**What needs to be done:**
Using the records that appear below, write out exactly the lines from the one with "Aurretik Docker esta" through the one with "about Tiny-M: https://github.com/gsl12/Tiny-M", keeping both end lines.

**Data under study:**
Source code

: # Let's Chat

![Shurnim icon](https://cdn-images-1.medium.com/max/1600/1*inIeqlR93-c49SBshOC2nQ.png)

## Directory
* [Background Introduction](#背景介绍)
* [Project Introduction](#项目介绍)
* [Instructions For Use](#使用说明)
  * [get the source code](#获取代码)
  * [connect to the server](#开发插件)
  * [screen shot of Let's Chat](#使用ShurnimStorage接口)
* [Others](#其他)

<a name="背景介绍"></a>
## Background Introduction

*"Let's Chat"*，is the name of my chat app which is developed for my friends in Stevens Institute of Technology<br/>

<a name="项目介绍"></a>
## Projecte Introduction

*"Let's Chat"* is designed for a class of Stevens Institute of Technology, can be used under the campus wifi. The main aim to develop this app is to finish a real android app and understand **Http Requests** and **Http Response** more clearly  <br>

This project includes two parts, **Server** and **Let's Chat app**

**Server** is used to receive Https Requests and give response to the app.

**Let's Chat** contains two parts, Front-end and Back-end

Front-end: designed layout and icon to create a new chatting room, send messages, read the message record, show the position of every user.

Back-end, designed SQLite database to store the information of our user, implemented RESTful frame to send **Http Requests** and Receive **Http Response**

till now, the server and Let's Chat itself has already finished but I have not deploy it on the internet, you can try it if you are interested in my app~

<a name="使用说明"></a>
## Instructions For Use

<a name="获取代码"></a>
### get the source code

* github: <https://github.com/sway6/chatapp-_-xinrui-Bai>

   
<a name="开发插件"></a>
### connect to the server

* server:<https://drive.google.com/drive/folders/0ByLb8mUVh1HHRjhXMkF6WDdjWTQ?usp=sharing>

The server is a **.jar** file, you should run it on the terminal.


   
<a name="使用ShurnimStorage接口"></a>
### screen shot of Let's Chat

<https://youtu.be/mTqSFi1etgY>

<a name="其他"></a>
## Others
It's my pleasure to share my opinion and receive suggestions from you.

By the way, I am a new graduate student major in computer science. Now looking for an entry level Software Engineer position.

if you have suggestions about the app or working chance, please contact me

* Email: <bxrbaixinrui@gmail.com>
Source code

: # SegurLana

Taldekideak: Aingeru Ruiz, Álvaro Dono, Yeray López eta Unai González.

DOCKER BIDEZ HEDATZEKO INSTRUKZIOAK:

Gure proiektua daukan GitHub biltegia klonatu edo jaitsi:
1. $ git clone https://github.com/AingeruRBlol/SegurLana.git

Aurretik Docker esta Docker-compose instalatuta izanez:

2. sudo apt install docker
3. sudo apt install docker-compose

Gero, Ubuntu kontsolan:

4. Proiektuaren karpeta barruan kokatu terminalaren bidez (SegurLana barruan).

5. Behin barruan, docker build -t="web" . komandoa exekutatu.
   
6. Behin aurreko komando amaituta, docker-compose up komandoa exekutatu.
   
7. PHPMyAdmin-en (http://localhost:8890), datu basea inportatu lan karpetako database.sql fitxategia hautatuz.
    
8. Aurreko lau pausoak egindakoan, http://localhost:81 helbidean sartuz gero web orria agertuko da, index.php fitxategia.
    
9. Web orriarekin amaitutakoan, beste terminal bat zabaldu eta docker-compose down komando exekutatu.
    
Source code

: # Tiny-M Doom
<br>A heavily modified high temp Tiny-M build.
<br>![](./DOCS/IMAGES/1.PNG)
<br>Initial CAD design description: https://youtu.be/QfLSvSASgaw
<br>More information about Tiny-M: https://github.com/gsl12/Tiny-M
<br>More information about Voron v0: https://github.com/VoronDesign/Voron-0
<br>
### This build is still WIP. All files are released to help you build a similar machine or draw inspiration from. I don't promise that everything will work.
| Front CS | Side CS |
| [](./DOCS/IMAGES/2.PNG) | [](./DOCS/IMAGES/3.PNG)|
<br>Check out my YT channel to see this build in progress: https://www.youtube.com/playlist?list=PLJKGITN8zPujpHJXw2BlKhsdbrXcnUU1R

**Response to the exercise:**
Aurretik Docker esta Docker-compose instalatuta izanez:

2. sudo apt install docker
3. sudo apt install docker-compose

Gero, Ubuntu kontsolan:

4. Proiektuaren karpeta barruan kokatu terminalaren bidez (SegurLana barruan).

5. Behin barruan, docker build -t="web" . komandoa exekutatu.
   
6. Behin aurreko komando amaituta, docker-compose up komandoa exekutatu.
   
7. PHPMyAdmin-en (http://localhost:8890), datu basea inportatu lan karpetako database.sql fitxategia hautatuz.
    
8. Aurreko lau pausoak egindakoan, http://localhost:81 helbidean sartuz gero web orria agertuko da, index.php fitxategia.
    
9. Web orriarekin amaitutakoan, beste terminal bat zabaldu eta docker-compose down komando exekutatu.
    
Source code

: # Tiny-M Doom
<br>A heavily modified high temp Tiny-M build.
<br>![](./DOCS/IMAGES/1.PNG)
<br>Initial CAD design description: https://youtu.be/QfLSvSASgaw
<br>More information about Tiny-M: https://github.com/gsl12/Tiny-M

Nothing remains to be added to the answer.